Improving our search capabilities

When searching our digital resources site you may find being somewhat specific in your search terms doesn’t get you the correct results. Take this screenshot for example. We want to find any datasets containing age 37. It is very specific number that someone might want to search and yet here we get no results.

This is something we have been looking into and are trying to fix.

One of the ways we have tried to provide this search capability is by adding something we have taken to calling the hidden search field. This field is hidden to our users and would contain all the extra search terms that are not already picked up by things like our keyword, titles etc.

By adding this field to each dataset we could then index it as part of our search API so that once you search for one of these obscure terms like the age 37 example from before it actually returns the relevant datasets!

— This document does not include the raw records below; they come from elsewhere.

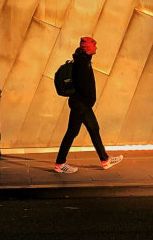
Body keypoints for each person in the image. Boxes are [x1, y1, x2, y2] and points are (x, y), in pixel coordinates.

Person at [53, 36, 123, 173]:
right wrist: (88, 100)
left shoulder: (84, 60)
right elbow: (83, 86)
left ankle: (105, 160)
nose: (96, 47)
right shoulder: (82, 63)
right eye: (94, 45)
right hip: (80, 105)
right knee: (73, 133)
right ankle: (59, 164)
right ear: (88, 48)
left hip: (82, 104)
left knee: (92, 129)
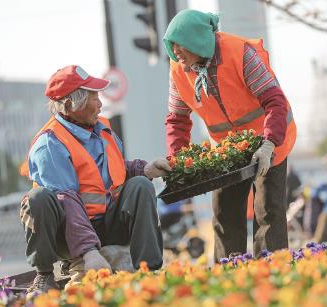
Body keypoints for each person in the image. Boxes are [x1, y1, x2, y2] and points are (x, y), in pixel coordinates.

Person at [19, 65, 171, 299]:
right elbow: (67, 201)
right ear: (71, 105)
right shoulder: (49, 144)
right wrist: (89, 253)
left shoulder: (103, 128)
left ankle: (148, 269)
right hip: (69, 236)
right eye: (93, 97)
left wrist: (145, 169)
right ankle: (44, 274)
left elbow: (114, 171)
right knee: (37, 199)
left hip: (106, 223)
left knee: (141, 184)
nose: (100, 103)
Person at [162, 10, 297, 260]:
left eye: (180, 45)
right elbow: (177, 120)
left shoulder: (242, 54)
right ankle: (230, 273)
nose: (176, 52)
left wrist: (268, 145)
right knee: (224, 211)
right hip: (229, 147)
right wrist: (179, 161)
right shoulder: (179, 70)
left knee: (267, 210)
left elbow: (274, 102)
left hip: (270, 138)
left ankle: (271, 271)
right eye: (171, 46)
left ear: (197, 40)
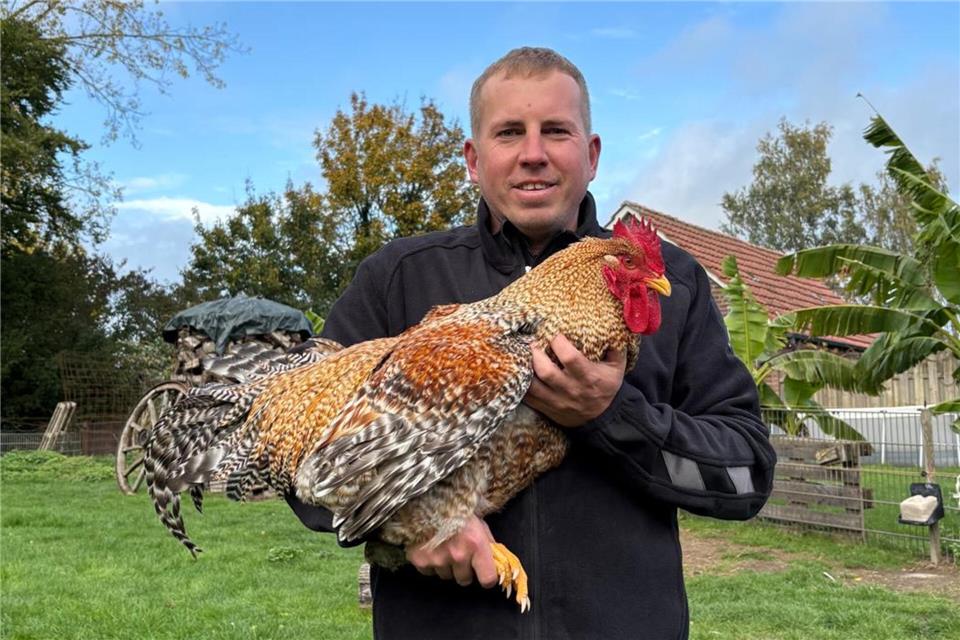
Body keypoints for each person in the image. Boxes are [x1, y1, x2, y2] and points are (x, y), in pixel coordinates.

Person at [287, 47, 775, 640]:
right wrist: (408, 520)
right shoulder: (400, 278)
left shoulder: (668, 283)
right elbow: (299, 449)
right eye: (510, 132)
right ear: (473, 158)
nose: (533, 154)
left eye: (557, 132)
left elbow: (746, 477)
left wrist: (611, 415)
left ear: (591, 155)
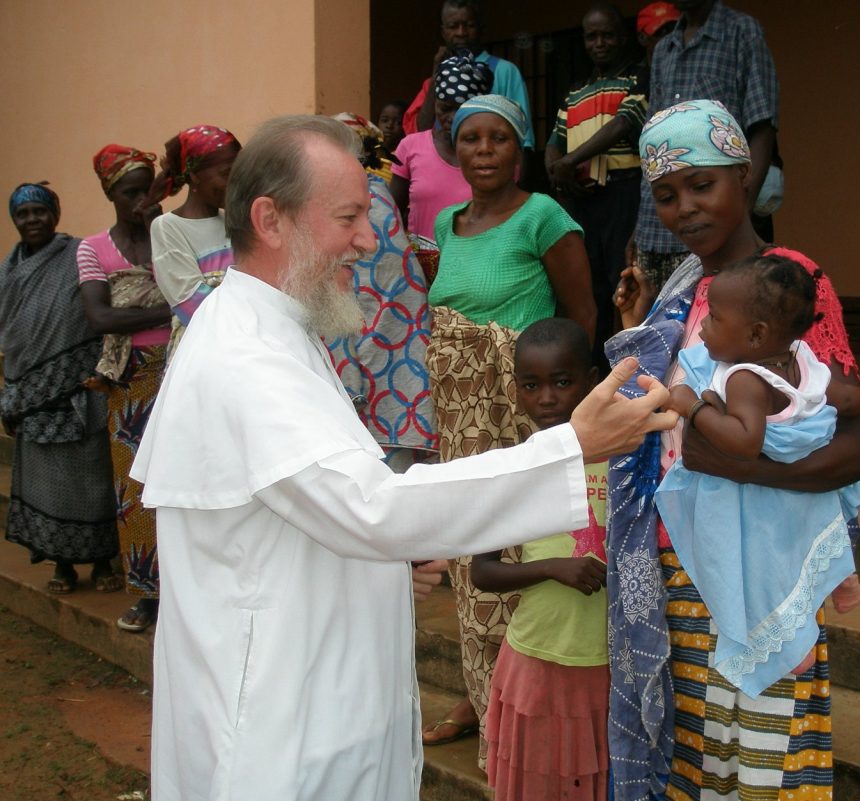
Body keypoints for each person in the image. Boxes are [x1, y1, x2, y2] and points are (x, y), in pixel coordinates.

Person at [128, 114, 676, 801]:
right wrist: (570, 447)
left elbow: (303, 505)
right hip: (278, 732)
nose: (369, 237)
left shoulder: (275, 326)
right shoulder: (246, 353)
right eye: (350, 216)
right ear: (271, 220)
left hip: (313, 703)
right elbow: (369, 506)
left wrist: (390, 559)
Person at [607, 99, 860, 801]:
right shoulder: (683, 292)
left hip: (766, 567)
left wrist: (722, 454)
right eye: (665, 194)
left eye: (702, 184)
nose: (685, 207)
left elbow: (844, 437)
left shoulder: (787, 286)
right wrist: (637, 324)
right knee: (703, 756)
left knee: (764, 758)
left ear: (744, 176)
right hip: (684, 563)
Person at [424, 95, 597, 765]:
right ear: (455, 150)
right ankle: (481, 689)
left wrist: (566, 406)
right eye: (472, 138)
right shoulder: (446, 223)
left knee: (525, 543)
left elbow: (579, 317)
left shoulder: (544, 216)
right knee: (475, 550)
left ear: (519, 148)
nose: (486, 149)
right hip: (459, 414)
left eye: (499, 138)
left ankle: (521, 700)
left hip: (524, 410)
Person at [655, 254, 860, 696]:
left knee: (755, 562)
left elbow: (745, 441)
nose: (704, 328)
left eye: (715, 319)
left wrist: (690, 404)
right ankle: (841, 578)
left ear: (755, 335)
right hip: (809, 492)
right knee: (810, 532)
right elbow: (842, 397)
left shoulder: (746, 378)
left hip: (762, 488)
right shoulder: (800, 357)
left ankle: (788, 646)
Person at [473, 317, 610, 801]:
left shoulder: (622, 461)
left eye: (563, 382)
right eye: (532, 385)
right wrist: (554, 568)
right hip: (536, 657)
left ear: (591, 381)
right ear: (517, 390)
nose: (547, 398)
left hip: (607, 661)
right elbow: (483, 572)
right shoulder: (518, 467)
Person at [0, 183, 119, 594]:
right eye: (23, 213)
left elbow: (98, 307)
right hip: (30, 400)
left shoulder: (78, 255)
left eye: (39, 211)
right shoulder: (9, 270)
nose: (32, 220)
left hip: (79, 391)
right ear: (15, 219)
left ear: (55, 213)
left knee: (92, 481)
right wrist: (14, 395)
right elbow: (12, 334)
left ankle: (104, 562)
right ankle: (62, 564)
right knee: (46, 486)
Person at [78, 145, 172, 633]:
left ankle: (183, 591)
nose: (138, 202)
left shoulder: (169, 236)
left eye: (145, 191)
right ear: (110, 194)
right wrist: (172, 308)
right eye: (128, 193)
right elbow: (101, 317)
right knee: (133, 488)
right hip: (130, 375)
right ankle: (145, 594)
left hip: (179, 368)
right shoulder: (93, 248)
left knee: (181, 482)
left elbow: (189, 289)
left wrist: (159, 233)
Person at [631, 0, 779, 290]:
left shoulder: (741, 32)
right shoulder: (664, 48)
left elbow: (762, 124)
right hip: (658, 227)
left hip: (718, 219)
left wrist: (743, 210)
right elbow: (653, 140)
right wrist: (639, 227)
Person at [328, 113, 438, 471]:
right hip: (388, 368)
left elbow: (376, 293)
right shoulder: (373, 199)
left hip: (377, 367)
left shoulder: (364, 205)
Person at [545, 3, 649, 371]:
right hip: (582, 199)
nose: (599, 42)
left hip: (624, 193)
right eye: (592, 36)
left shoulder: (637, 78)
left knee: (620, 281)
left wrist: (568, 164)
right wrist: (558, 171)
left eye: (608, 35)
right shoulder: (576, 90)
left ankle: (625, 368)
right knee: (591, 287)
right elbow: (555, 141)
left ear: (622, 37)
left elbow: (623, 125)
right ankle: (595, 369)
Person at [390, 51, 492, 283]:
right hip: (418, 273)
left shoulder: (492, 156)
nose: (452, 117)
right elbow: (391, 212)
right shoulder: (411, 147)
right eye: (445, 108)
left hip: (478, 269)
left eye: (461, 108)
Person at [143, 125, 241, 362]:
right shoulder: (169, 228)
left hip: (246, 347)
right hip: (206, 353)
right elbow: (191, 304)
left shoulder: (238, 221)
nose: (236, 184)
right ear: (195, 175)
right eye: (227, 174)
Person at [402, 0, 535, 149]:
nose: (461, 33)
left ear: (481, 29)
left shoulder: (505, 71)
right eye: (453, 26)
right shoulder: (435, 79)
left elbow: (524, 139)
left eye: (469, 25)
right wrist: (436, 74)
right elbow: (421, 130)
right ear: (443, 32)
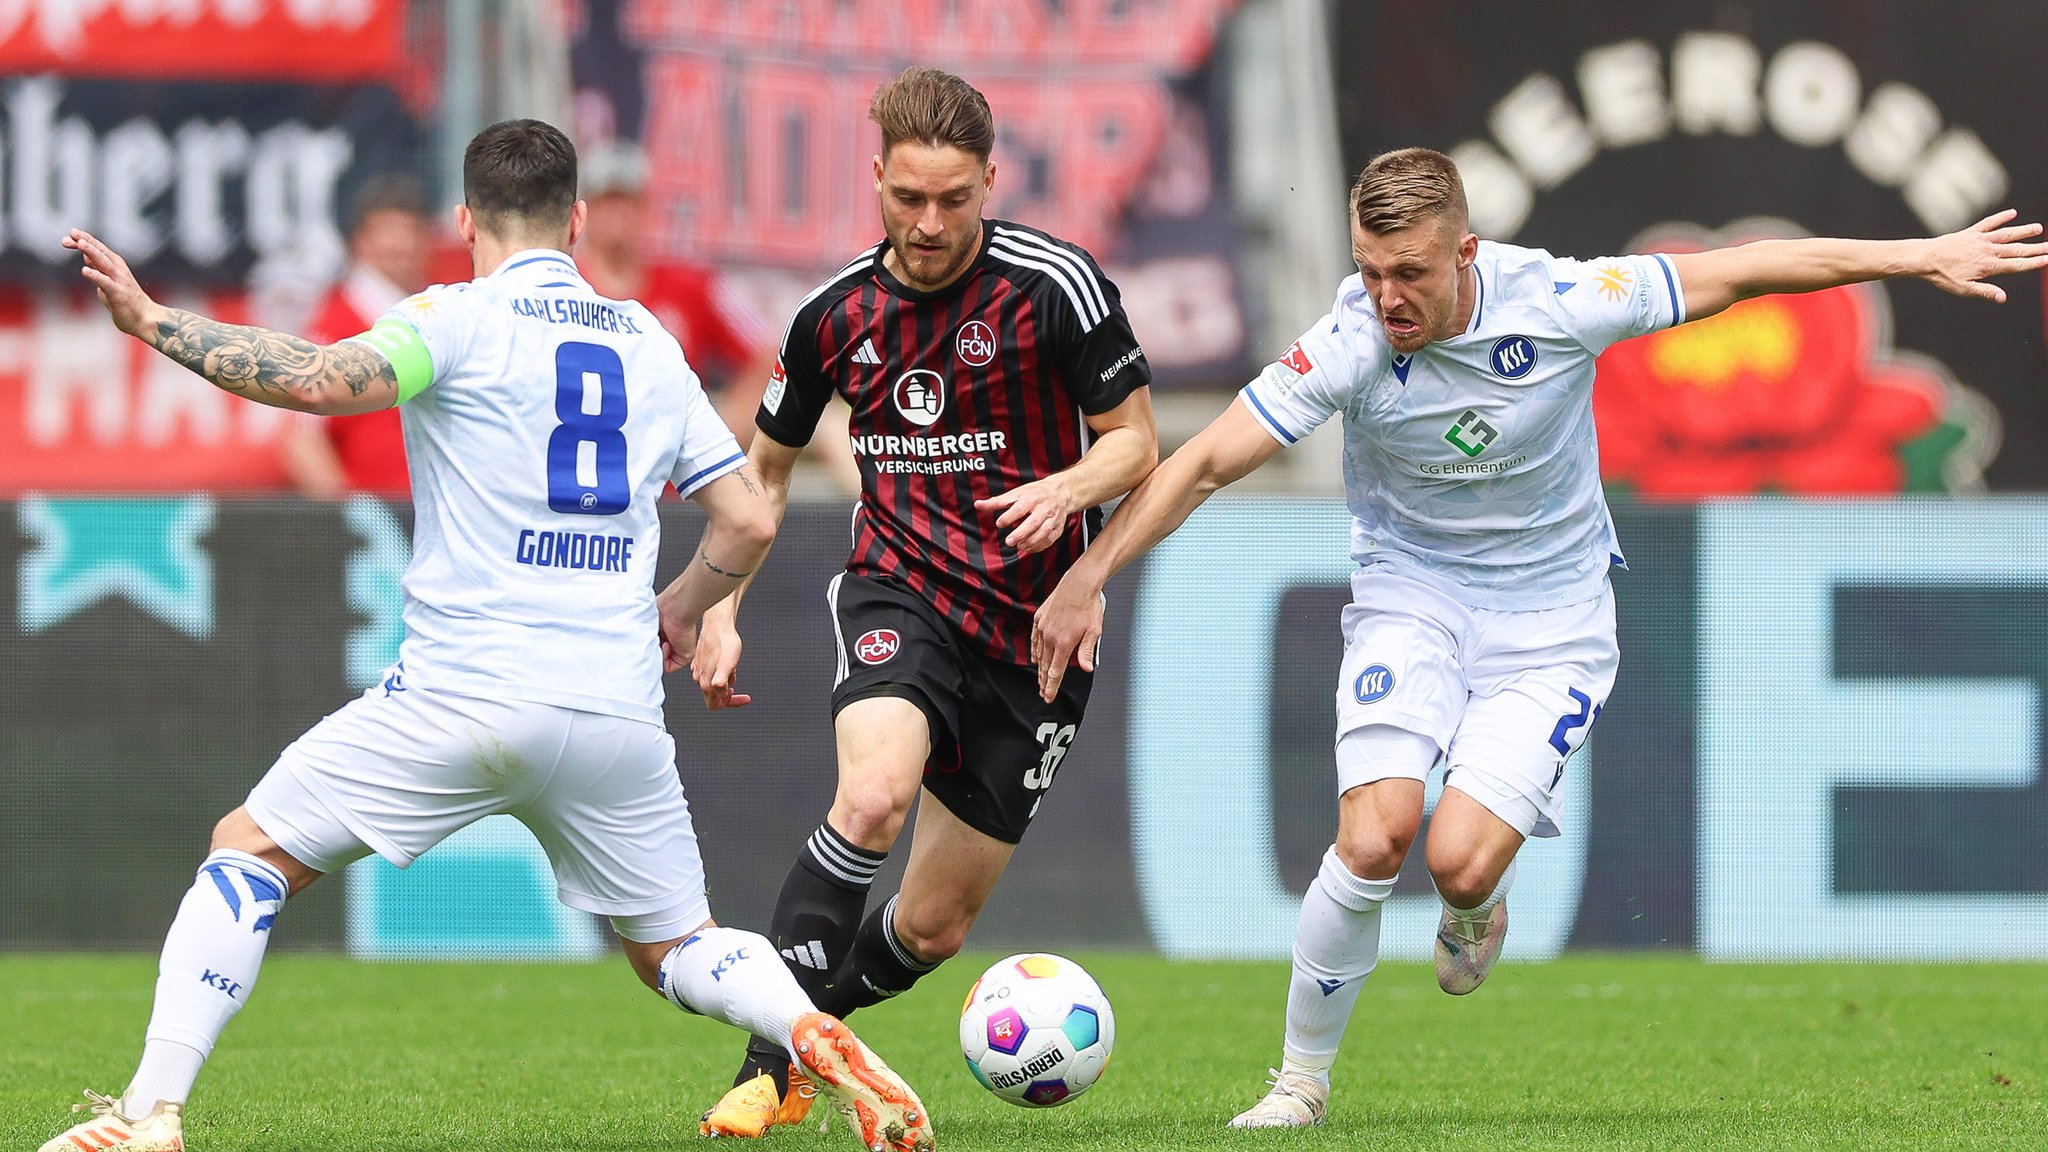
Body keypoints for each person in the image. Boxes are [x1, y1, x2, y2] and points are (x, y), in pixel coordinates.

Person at [1029, 147, 2048, 1130]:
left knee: (1461, 864)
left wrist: (1916, 256)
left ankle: (1477, 909)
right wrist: (1086, 575)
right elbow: (1204, 462)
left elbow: (1742, 272)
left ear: (1464, 254)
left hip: (1551, 623)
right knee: (1374, 836)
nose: (1387, 298)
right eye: (1369, 272)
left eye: (1410, 275)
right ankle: (1297, 1085)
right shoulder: (1346, 345)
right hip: (1410, 601)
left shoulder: (1560, 302)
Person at [41, 119, 934, 1152]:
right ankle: (801, 1026)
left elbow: (312, 382)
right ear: (579, 219)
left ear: (462, 222)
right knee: (677, 947)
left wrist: (151, 320)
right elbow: (748, 516)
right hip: (612, 712)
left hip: (461, 698)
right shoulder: (645, 340)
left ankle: (149, 1114)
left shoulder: (451, 319)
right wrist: (684, 608)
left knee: (248, 850)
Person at [689, 66, 1158, 1137]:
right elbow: (763, 471)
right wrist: (721, 605)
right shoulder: (831, 314)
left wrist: (1069, 490)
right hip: (897, 590)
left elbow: (1136, 443)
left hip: (1034, 634)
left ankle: (817, 1029)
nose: (930, 222)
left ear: (991, 179)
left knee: (933, 929)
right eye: (908, 199)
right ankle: (772, 1067)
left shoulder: (1057, 288)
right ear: (877, 181)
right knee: (870, 800)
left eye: (953, 199)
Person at [279, 174, 434, 498]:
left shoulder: (439, 313)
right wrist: (359, 520)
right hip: (384, 523)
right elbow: (303, 440)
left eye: (408, 232)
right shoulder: (336, 322)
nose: (399, 245)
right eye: (387, 232)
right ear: (360, 241)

Unfortunately this process has hit a roadblock. The indexing capabilities of the standard DKAN search API seems to be limited to 1000 characters at a time. If a field goes over that 1000 character limit it gets confused and doesn’t index it at all.

One possible solution to this issue was to try and remove all the unwanted terms in the field. This included stop words (the words search engines like google ignore like a, and, the), keywords already indexed from other parts of the dataset and special characters for example lines, slashes and brackets.

Now removing all these things did lower the character counts on most of the test sample of datasets we were using however for some the length was still way over 1000 characters. One example describing occupation was over 2000 characters even after shortening.

That is where things are for the moment. One of our plans is to try using an alternative search API known as solar. Work on this is still ongoing and you can expect a further blog post in the future on any further progress.